Could you repeat, word for word, the lines of the listing below that run from the line holding "order: Lycopodiales" through the line holding "common name: Northern firmoss", with both of those lines included and nothing else?

▶ **The data**:

++++++++++

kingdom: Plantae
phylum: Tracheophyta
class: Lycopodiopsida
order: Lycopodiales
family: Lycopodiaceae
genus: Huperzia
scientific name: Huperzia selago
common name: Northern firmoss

++++++++++

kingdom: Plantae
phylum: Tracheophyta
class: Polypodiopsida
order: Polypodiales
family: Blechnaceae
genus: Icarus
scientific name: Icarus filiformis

++++++++++

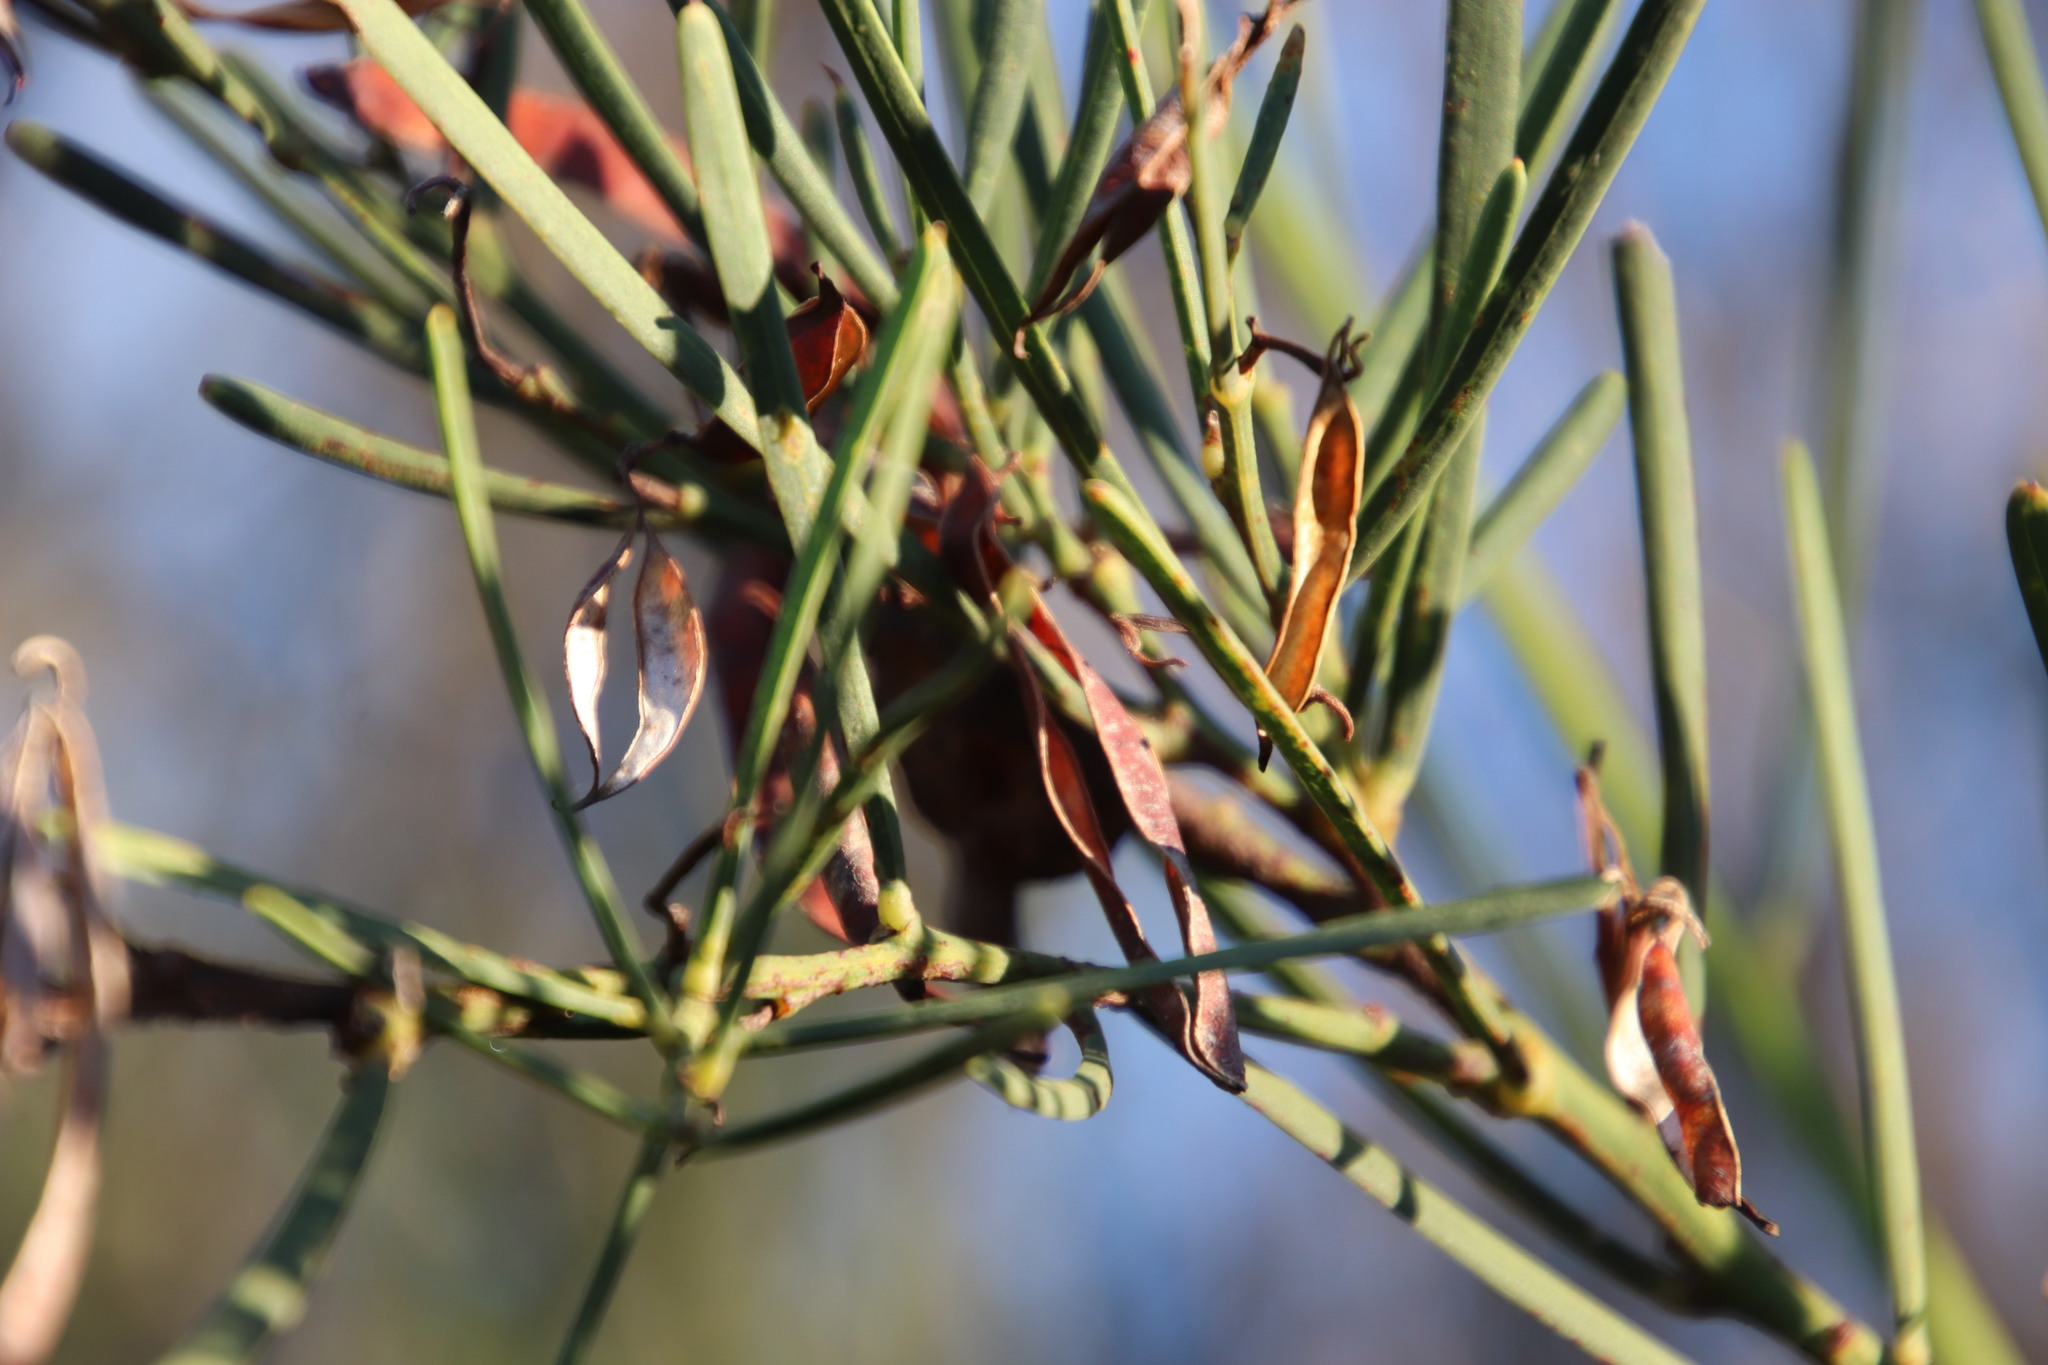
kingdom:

++++++++++

▶ **Reply to the exercise**:
order: Lycopodiales
family: Lycopodiaceae
genus: Huperzia
scientific name: Huperzia selago
common name: Northern firmoss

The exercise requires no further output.